The magazine was founded on the premise that there is much original and compelling photography that is deserving of a wider audience, and in celebration of our 15th issue we present 15 portfolios that endorse this possibility. Our selection, neither methodical nor authoritative, represents a diversity of practice, and some themes that have dominated recent photographic thought.
Adrian Samson uses the visual language of cinematic narrative and light to chronicle prolonged and elliptical moments of intimacy and thought. In the series ‘The Fourth Wall’ Max Pinckers reenacts with passers-by, moments familiar to the Bollywood audience, operating in the portal between fact and fiction.
Pictorial style adjusts with each era of popular culture, and Neil Krug explores a particularly vivid and recognizable visual vocabulary from the past, and describes the pivot of West Coast culture where the psychedelic and Photoshop collaborate.
Using photographic chemistry and material as a process to mark and draw has been parenthetical throughout photographic history. The work of Ryan Foerster functions as remnants of the physical world; a membrane that both preserves and decays. In haunted images, Daisuke Yokota improvises photographic chemistry in the creation of a distorted and claustrophobic space—a visual white noise.
A challenge of cultural production is to invigorate familiar genres with relevance and originality. In an acknowledgment of commonplace landscape tropes, Enrico Smerilli’s images of mountains exist as idealized icons, abstractions on the printed page. In contrast, the landscape as real—as a ravaged and brutal social space—is described in the work of Bryan Schutmaat.
Andrew B. Myers plays with the spatial and surface properties of the photograph to devise nimble and witty illustrations of minor narratives, relationships and jocular objects.

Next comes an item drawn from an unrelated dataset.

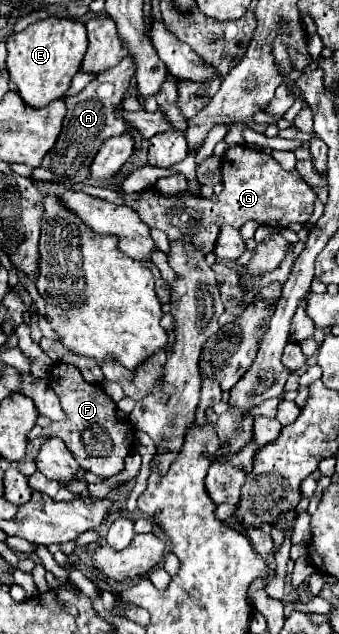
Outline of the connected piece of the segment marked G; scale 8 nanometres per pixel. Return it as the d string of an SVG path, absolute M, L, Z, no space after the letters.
M234 146L224 152L222 184L224 190L220 196L212 198L196 198L188 192L166 198L158 190L144 190L124 196L124 200L140 212L150 228L166 232L170 240L192 242L204 254L210 254L222 224L232 224L234 228L244 226L248 220L272 228L286 228L292 222L304 224L312 216L314 202L318 198L318 194L302 180L298 172L286 172L272 156L250 146Z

Once considered parcel of a subversive and mischievous ideology, appropriation has less baggage in this age of virtual image dispersal. With images culled from auto part trading sites, Luciano Rigolini transforms the most banal and practical images into those worthy of formal contemplation. Eva Stenram overhauls cheesecake to, conversely, form an instance of concealment and anonymity. Both bodies of work approach vernacular photography with affection and wit.
The family snapshot endures as an object of our affection and fascination. Scanning these images, Ben Alper warps the fabric of memory and creates a prism of past and present.
In his series “Purity,” David Magnusson explores, in the long tradition of photography to depict marginal social communities united by belief, the apparent phenomenon of Purity Balls— a formal declaration of virginity (and promise until marriage) and a father’s vow of protection. At odds are the vivid images of Stacy Kranitz, whose lurid depictions of an annual Ohio skate gathering celebrates youthful anarchy and decadence.
Matin Zad is among a generation of fashion photographers whose work redefines conventions of the genre and, in this group of images, evokes a form of visual eclipse and a temperament of reticence. Equally playful are the photographs of Olivia Locher that dwell in the erotic and somatic, often by way of the mouth.